I joined the site a couple of weeks ago and noticed there is little talk on the forum about single ply and BUR here. I was hoping to find a community on which to share ideas, complaints and tips that we could all use in our profession. 
I'm a union guy out of Detroit. We cover all of southern michigan and also northern Ohio. We do, almost exclusively, single ply. TPO, PVC and EPDM are our top choices for roofs. 
How many of us are there out there that do commercial work? Has anyone done Firestones Rhino Bond system with the microwaves and magnets? It was new to us last year but has become quite popular ever since.


----------



## shazapple (Dec 3, 2010)

A lot of the main posters are definitely familiar with flat roofing. I deal mostly with modbit.


----------



## 1985gt (Dec 21, 2010)

singles and bur. Don't touch a torch or spray foam except to tear it off. We have had a rhino bond machine for 3-5 years now. Well two of them and two extra sets of magnets. Get the extra magnets, you move to fast for the 6 or what ever they give you. Also it's not Firestones rhino bond, Rhino bond is from OMG the fastener manufacture. Most manufactures we deal with will allow the Rhino bond attachment method. 

I haven't been around much lately since we had a big summer, just getting back in to the office after a couple of months.


----------



## ToolTimeTim (Jan 23, 2015)

I'm in the estimating department looking at alot of the single ply jobs in the St Louis area. But never got into the rhino bond systems. We mainly do the fully adhered systems. The last company i was with tried it but the guys in the field weren't a big fan of it.


----------



## 1985gt (Dec 21, 2010)

We also manly do Fully adhered EPDM for the most part, The choice is nice for TPO though, last year we did 200 Sq job of Rhino bond. Saved the customer a ton of money, and it was a nice job to do between the smaller stuff in the spring and the schools we did over the summer. We will be starting another small Rhino bond hopefully at the end of February. 

That's another nice advantage to it, you can do it in the winter just like any other mechanically attached system.


----------



## llmotoll (Feb 27, 2015)

Likewise. Working knowledge of all of the above. I'm a rubberneck at heart though.
Bulk of my career was spent working for companies located in Dayton, Cinti, Columbus & St Henry, Ohio
Moved to VA 4 years ago. Was surprised at the difference in the industry here in the South. 
The manufacture inspectors are not as strict or hold a very high standard. 
In Ohio regions of the state I noticed a particular manufacture used more than others, here in VA it's pretty well rounded. Seeing a lot of everything. VA certainly likes variety.
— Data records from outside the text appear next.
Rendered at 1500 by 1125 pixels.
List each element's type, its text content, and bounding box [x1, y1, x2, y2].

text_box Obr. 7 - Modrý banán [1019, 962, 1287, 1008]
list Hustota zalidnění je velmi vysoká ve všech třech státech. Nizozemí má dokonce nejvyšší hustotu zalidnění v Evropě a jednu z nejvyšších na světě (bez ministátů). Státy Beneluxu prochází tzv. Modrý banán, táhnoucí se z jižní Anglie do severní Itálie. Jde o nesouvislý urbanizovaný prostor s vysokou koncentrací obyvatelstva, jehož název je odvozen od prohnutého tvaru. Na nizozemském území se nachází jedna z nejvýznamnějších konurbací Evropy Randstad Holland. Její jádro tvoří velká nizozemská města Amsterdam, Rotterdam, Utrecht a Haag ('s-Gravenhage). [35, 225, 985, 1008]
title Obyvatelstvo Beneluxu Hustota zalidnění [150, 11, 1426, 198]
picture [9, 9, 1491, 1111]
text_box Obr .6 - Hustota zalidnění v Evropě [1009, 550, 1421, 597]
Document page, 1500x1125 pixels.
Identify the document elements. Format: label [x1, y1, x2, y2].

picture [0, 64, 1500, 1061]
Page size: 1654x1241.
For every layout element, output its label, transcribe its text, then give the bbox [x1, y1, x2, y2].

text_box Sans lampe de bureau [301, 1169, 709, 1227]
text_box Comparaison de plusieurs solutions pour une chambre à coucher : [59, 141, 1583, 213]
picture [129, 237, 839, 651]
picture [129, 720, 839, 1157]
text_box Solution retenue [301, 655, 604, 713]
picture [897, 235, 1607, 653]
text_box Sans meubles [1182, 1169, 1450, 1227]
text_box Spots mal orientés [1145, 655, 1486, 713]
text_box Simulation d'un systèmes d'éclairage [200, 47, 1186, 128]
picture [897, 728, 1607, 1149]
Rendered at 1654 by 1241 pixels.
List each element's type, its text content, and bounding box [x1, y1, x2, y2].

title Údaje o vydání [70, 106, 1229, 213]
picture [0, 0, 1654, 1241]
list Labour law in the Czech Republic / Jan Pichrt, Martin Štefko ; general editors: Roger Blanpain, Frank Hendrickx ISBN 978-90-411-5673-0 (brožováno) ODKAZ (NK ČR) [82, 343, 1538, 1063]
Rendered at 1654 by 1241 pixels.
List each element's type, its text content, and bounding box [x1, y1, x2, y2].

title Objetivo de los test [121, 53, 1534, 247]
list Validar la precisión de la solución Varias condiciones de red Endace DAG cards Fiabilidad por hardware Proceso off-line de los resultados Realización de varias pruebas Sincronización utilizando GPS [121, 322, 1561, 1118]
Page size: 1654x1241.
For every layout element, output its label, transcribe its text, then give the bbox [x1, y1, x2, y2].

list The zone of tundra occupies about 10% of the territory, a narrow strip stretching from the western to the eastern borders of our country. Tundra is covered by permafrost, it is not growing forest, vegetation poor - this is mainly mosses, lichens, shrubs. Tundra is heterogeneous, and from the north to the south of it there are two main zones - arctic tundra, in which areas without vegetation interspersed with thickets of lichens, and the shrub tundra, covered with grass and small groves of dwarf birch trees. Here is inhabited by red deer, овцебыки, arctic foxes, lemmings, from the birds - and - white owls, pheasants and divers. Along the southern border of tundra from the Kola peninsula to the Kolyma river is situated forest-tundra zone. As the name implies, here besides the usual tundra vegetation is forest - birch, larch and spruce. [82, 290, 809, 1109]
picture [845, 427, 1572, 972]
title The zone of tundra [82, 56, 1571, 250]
In Ohio Carlisle and Firestone seamed to be neck & neck in Columbus & Cinti. Dayton seamed to lean more Firestone and BUR systems. St Henry was ALL Duro-Last (affectionately nicknamed "Trash Bag Roof")

Have noticed members from all over the nation post on this forum. What type of roof systems are more prominent in your area of the world?


----------



## 1985gt (Dec 21, 2010)

EPDM
Hot Asphalt
TPO
Metal

In that order. Asphalt has been making a bigger part of our installs lately and I really like that. 10+ Years ago we installed more squares of Asphalt then EPDM.


----------